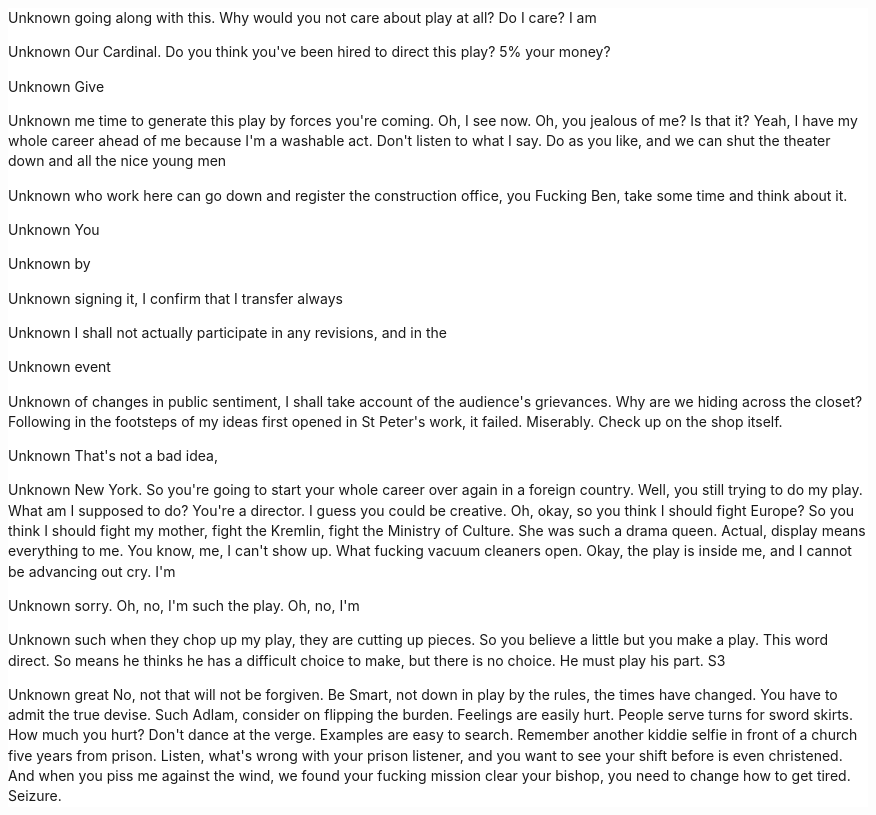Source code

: Unknown
going along with this. Why would you not care about play at all? Do I care? I am

Unknown
Our Cardinal. Do you think you've been hired to direct this play? 5% your money?

Unknown
Give

Unknown
me time to generate this play by forces you're coming. Oh, I see now. Oh, you jealous of me? Is that it? Yeah, I have my whole career ahead of me because I'm a washable act. Don't listen to what I say. Do as you like, and we can shut the theater down and all the nice young men

Unknown
who work here can go down and register the construction office, you Fucking Ben, take some time and think about it.

Unknown
You

Unknown
by

Unknown
signing it, I confirm that I transfer always

Unknown
I shall not actually participate in any revisions, and in the

Unknown
event

Unknown
of changes in public sentiment, I shall take account of the audience's grievances. Why are we hiding across the closet? Following in the footsteps of my ideas first opened in St Peter's work, it failed. Miserably. Check up on the shop itself.

Unknown
That's not a bad idea,

Unknown
New York. So you're going to start your whole career over again in a foreign country. Well, you still trying to do my play. What am I supposed to do? You're a director. I guess you could be creative. Oh, okay, so you think I should fight Europe? So you think I should fight my mother, fight the Kremlin, fight the Ministry of Culture. She was such a drama queen. Actual, display means everything to me. You know, me, I can't show up. What fucking vacuum cleaners open. Okay, the play is inside me, and I cannot be advancing out cry. I'm

Unknown
sorry. Oh, no, I'm such the play. Oh, no, I'm

Unknown
such when they chop up my play, they are cutting up pieces. So you believe a little but you make a play. This word direct. So means he thinks he has a difficult choice to make, but there is no choice. He must play his part. S3

Unknown
great No, not that will not be forgiven. Be Smart, not down in play by the rules, the times have changed. You have to admit the true devise. Such Adlam, consider on flipping the burden. Feelings are easily hurt. People serve turns for sword skirts. How much you hurt? Don't dance at the verge. Examples are easy to search. Remember another kiddie selfie in front of a church five years from prison. Listen, what's wrong with your prison listener, and you want to see your shift before is even christened. And when you piss me against the wind, we found your fucking mission clear your bishop, you need to change how to get tired. Seizure.

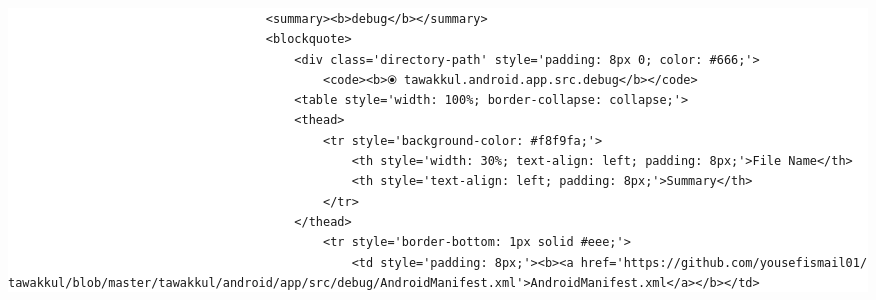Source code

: 										<summary><b>debug</b></summary>
										<blockquote>
											<div class='directory-path' style='padding: 8px 0; color: #666;'>
												<code><b>⦿ tawakkul.android.app.src.debug</b></code>
											<table style='width: 100%; border-collapse: collapse;'>
											<thead>
												<tr style='background-color: #f8f9fa;'>
													<th style='width: 30%; text-align: left; padding: 8px;'>File Name</th>
													<th style='text-align: left; padding: 8px;'>Summary</th>
												</tr>
											</thead>
												<tr style='border-bottom: 1px solid #eee;'>
													<td style='padding: 8px;'><b><a href='https://github.com/yousefismail01/tawakkul/blob/master/tawakkul/android/app/src/debug/AndroidManifest.xml'>AndroidManifest.xml</a></b></td>
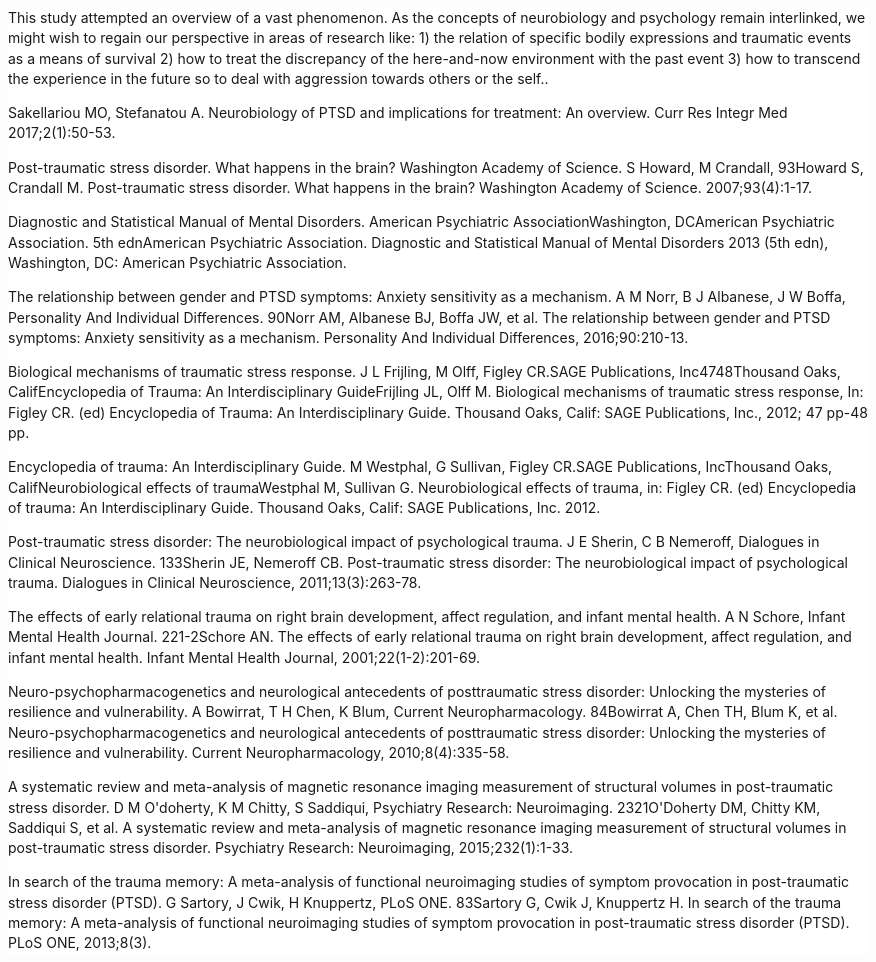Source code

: This study attempted an overview of a vast phenomenon. As the concepts of neurobiology and psychology remain interlinked, we might wish to regain our perspective in areas of research like: 1) the relation of specific bodily expressions and traumatic events as a means of survival 2) how to treat the discrepancy of the here-and-now environment with the past event 3) how to transcend the experience in the future so to deal with aggression towards others or the self..


Sakellariou MO, Stefanatou A. Neurobiology of PTSD and implications for treatment: An overview. Curr Res Integr Med 2017;2(1):50-53.

Post-traumatic stress disorder. What happens in the brain? Washington Academy of Science. S Howard, M Crandall, 93Howard S, Crandall M. Post-traumatic stress disorder. What happens in the brain? Washington Academy of Science. 2007;93(4):1-17.

Diagnostic and Statistical Manual of Mental Disorders. American Psychiatric AssociationWashington, DCAmerican Psychiatric Association. 5th ednAmerican Psychiatric Association. Diagnostic and Statistical Manual of Mental Disorders 2013 (5th edn), Washington, DC: American Psychiatric Association.

The relationship between gender and PTSD symptoms: Anxiety sensitivity as a mechanism. A M Norr, B J Albanese, J W Boffa, Personality And Individual Differences. 90Norr AM, Albanese BJ, Boffa JW, et al. The relationship between gender and PTSD symptoms: Anxiety sensitivity as a mechanism. Personality And Individual Differences, 2016;90:210-13.

Biological mechanisms of traumatic stress response. J L Frijling, M Olff, Figley CR.SAGE Publications, Inc4748Thousand Oaks, CalifEncyclopedia of Trauma: An Interdisciplinary GuideFrijling JL, Olff M. Biological mechanisms of traumatic stress response, In: Figley CR. (ed) Encyclopedia of Trauma: An Interdisciplinary Guide. Thousand Oaks, Calif: SAGE Publications, Inc., 2012; 47 pp-48 pp.

Encyclopedia of trauma: An Interdisciplinary Guide. M Westphal, G Sullivan, Figley CR.SAGE Publications, IncThousand Oaks, CalifNeurobiological effects of traumaWestphal M, Sullivan G. Neurobiological effects of trauma, in: Figley CR. (ed) Encyclopedia of trauma: An Interdisciplinary Guide. Thousand Oaks, Calif: SAGE Publications, Inc. 2012.

Post-traumatic stress disorder: The neurobiological impact of psychological trauma. J E Sherin, C B Nemeroff, Dialogues in Clinical Neuroscience. 133Sherin JE, Nemeroff CB. Post-traumatic stress disorder: The neurobiological impact of psychological trauma. Dialogues in Clinical Neuroscience, 2011;13(3):263-78.

The effects of early relational trauma on right brain development, affect regulation, and infant mental health. A N Schore, Infant Mental Health Journal. 221-2Schore AN. The effects of early relational trauma on right brain development, affect regulation, and infant mental health. Infant Mental Health Journal, 2001;22(1-2):201-69.

Neuro-psychopharmacogenetics and neurological antecedents of posttraumatic stress disorder: Unlocking the mysteries of resilience and vulnerability. A Bowirrat, T H Chen, K Blum, Current Neuropharmacology. 84Bowirrat A, Chen TH, Blum K, et al. Neuro-psychopharmacogenetics and neurological antecedents of posttraumatic stress disorder: Unlocking the mysteries of resilience and vulnerability. Current Neuropharmacology, 2010;8(4):335-58.

A systematic review and meta-analysis of magnetic resonance imaging measurement of structural volumes in post-traumatic stress disorder. D M O&apos;doherty, K M Chitty, S Saddiqui, Psychiatry Research: Neuroimaging. 2321O'Doherty DM, Chitty KM, Saddiqui S, et al. A systematic review and meta-analysis of magnetic resonance imaging measurement of structural volumes in post-traumatic stress disorder. Psychiatry Research: Neuroimaging, 2015;232(1):1-33.

In search of the trauma memory: A meta-analysis of functional neuroimaging studies of symptom provocation in post-traumatic stress disorder (PTSD). G Sartory, J Cwik, H Knuppertz, PLoS ONE. 83Sartory G, Cwik J, Knuppertz H. In search of the trauma memory: A meta-analysis of functional neuroimaging studies of symptom provocation in post-traumatic stress disorder (PTSD). PLoS ONE, 2013;8(3).
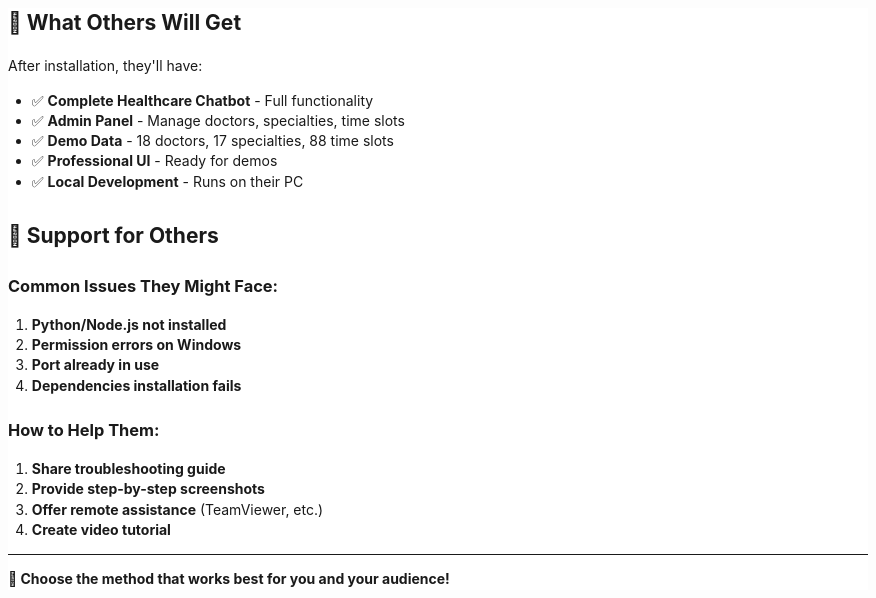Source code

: ## 🎯 **What Others Will Get**

After installation, they'll have:
- ✅ **Complete Healthcare Chatbot** - Full functionality
- ✅ **Admin Panel** - Manage doctors, specialties, time slots
- ✅ **Demo Data** - 18 doctors, 17 specialties, 88 time slots
- ✅ **Professional UI** - Ready for demos
- ✅ **Local Development** - Runs on their PC

## 🔧 **Support for Others**

### Common Issues They Might Face:
1. **Python/Node.js not installed**
2. **Permission errors on Windows**
3. **Port already in use**
4. **Dependencies installation fails**

### How to Help Them:
1. **Share troubleshooting guide**
2. **Provide step-by-step screenshots**
3. **Offer remote assistance** (TeamViewer, etc.)
4. **Create video tutorial**

---

**🚀 Choose the method that works best for you and your audience!**

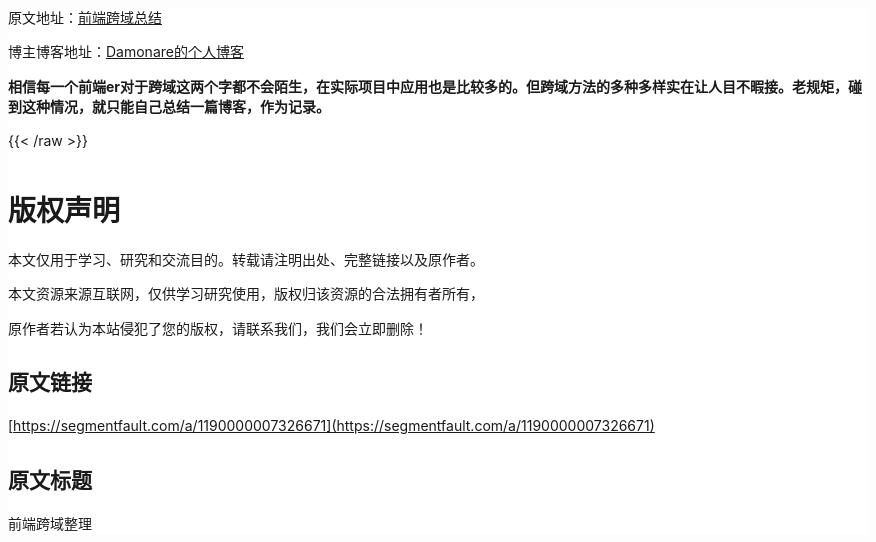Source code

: <p>原文地址：<a href="http://damonare.github.io/2016/10/30/%E5%89%8D%E7%AB%AF%E8%B7%A8%E5%9F%9F%E6%95%B4%E7%90%86/#more" rel="nofollow noreferrer" target="_blank">前端跨域总结</a></p>
<p>博主博客地址：<a href="http://damonare.cn" rel="nofollow noreferrer" target="_blank">Damonare的个人博客</a></p>
<p><strong>相信每一个前端er对于跨域这两个字都不会陌生，在实际项目中应用也是比较多的。但跨域方法的多种多样实在让人目不暇接。老规矩，碰到这种情况，就只能自己总结一篇博客，作为记录。</strong></p>
                
{{< /raw >}}

# 版权声明
本文仅用于学习、研究和交流目的。转载请注明出处、完整链接以及原作者。 

本文资源来源互联网，仅供学习研究使用，版权归该资源的合法拥有者所有，

原作者若认为本站侵犯了您的版权，请联系我们，我们会立即删除！

## 原文链接
[https://segmentfault.com/a/1190000007326671](https://segmentfault.com/a/1190000007326671)

## 原文标题
前端跨域整理
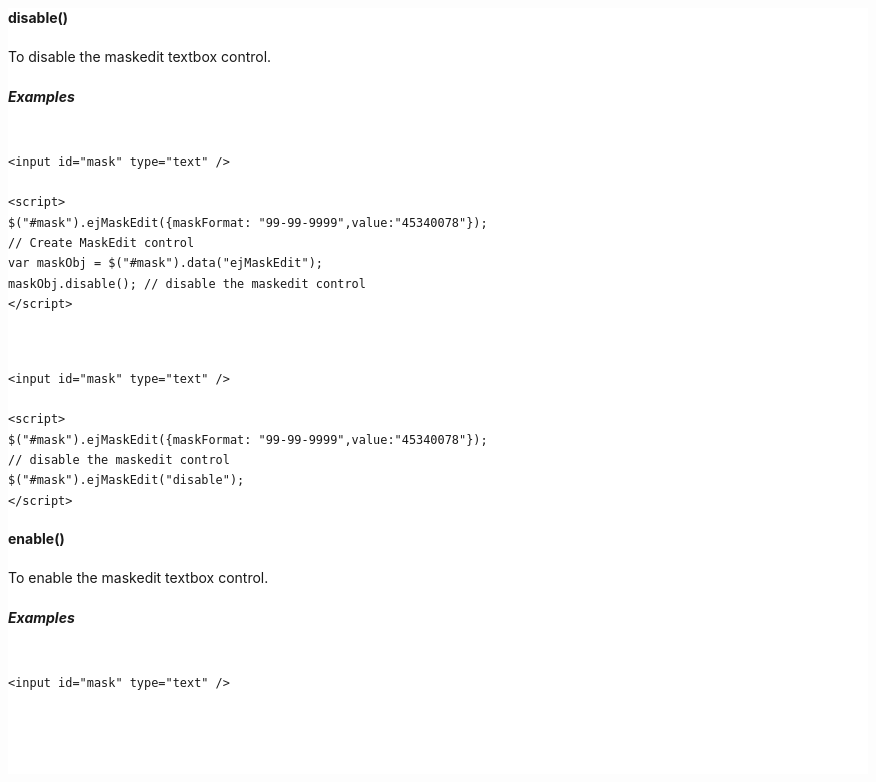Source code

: 


#### disable<span class="signature">()</span>








To disable the maskedit textbox control.





##### Examples

<pre class="prettyprint">
<code> 
&lt;input id="mask" type="text" /&gt; 
              
&lt;script&gt;
$("#mask").ejMaskEdit({maskFormat: "99-99-9999",value:"45340078"});
// Create MaskEdit control
var maskObj = $("#mask").data("ejMaskEdit");            
maskObj.disable(); // disable the maskedit control              
&lt;/script&gt;
                 </code>
</pre>
<pre class="prettyprint">
<code> 
&lt;input id="mask" type="text" /&gt; 
                      
&lt;script&gt;
$("#mask").ejMaskEdit({maskFormat: "99-99-9999",value:"45340078"});
// disable the maskedit control
$("#mask").ejMaskEdit("disable");               
&lt;/script&gt;</code>
</pre>






#### enable<span class="signature">()</span>








To enable the maskedit textbox control.





##### Examples

<pre class="prettyprint">
<code> 
&lt;input id="mask" type="text" /&gt;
──────────────────────────────
## ASSIGNMENT:
Each line from the one containing "- ✅ **Admin" down to the final line of the records above must be reproduced exactly; no pictures go into the copy.

## ANSWER TO THIS PROBLEM:
- ✅ **Admin Panel** - Manage doctors, specialties, time slots
- ✅ **Demo Data** - 18 doctors, 17 specialties, 88 time slots
- ✅ **Professional UI** - Ready for demos
- ✅ **Local Development** - Runs on their PC

## 🔧 **Support for Others**

### Common Issues They Might Face:
1. **Python/Node.js not installed**
2. **Permission errors on Windows**
3. **Port already in use**
4. **Dependencies installation fails**

### How to Help Them:
1. **Share troubleshooting guide**
2. **Provide step-by-step screenshots**
3. **Offer remote assistance** (TeamViewer, etc.)
4. **Create video tutorial**

---

**🚀 Choose the method that works best for you and your audience!**

Source code

: <p>原文地址：<a href="http://damonare.github.io/2016/10/30/%E5%89%8D%E7%AB%AF%E8%B7%A8%E5%9F%9F%E6%95%B4%E7%90%86/#more" rel="nofollow noreferrer" target="_blank">前端跨域总结</a></p>
<p>博主博客地址：<a href="http://damonare.cn" rel="nofollow noreferrer" target="_blank">Damonare的个人博客</a></p>
<p><strong>相信每一个前端er对于跨域这两个字都不会陌生，在实际项目中应用也是比较多的。但跨域方法的多种多样实在让人目不暇接。老规矩，碰到这种情况，就只能自己总结一篇博客，作为记录。</strong></p>
                
{{< /raw >}}

# 版权声明
本文仅用于学习、研究和交流目的。转载请注明出处、完整链接以及原作者。 

本文资源来源互联网，仅供学习研究使用，版权归该资源的合法拥有者所有，

原作者若认为本站侵犯了您的版权，请联系我们，我们会立即删除！

## 原文链接
[https://segmentfault.com/a/1190000007326671](https://segmentfault.com/a/1190000007326671)

## 原文标题
前端跨域整理
Source code

: 


#### disable<span class="signature">()</span>








To disable the maskedit textbox control.





##### Examples

<pre class="prettyprint">
<code> 
&lt;input id="mask" type="text" /&gt; 
              
&lt;script&gt;
$("#mask").ejMaskEdit({maskFormat: "99-99-9999",value:"45340078"});
// Create MaskEdit control
var maskObj = $("#mask").data("ejMaskEdit");            
maskObj.disable(); // disable the maskedit control              
&lt;/script&gt;
                 </code>
</pre>
<pre class="prettyprint">
<code> 
&lt;input id="mask" type="text" /&gt; 
                      
&lt;script&gt;
$("#mask").ejMaskEdit({maskFormat: "99-99-9999",value:"45340078"});
// disable the maskedit control
$("#mask").ejMaskEdit("disable");               
&lt;/script&gt;</code>
</pre>






#### enable<span class="signature">()</span>








To enable the maskedit textbox control.





##### Examples

<pre class="prettyprint">
<code> 
&lt;input id="mask" type="text" /&gt;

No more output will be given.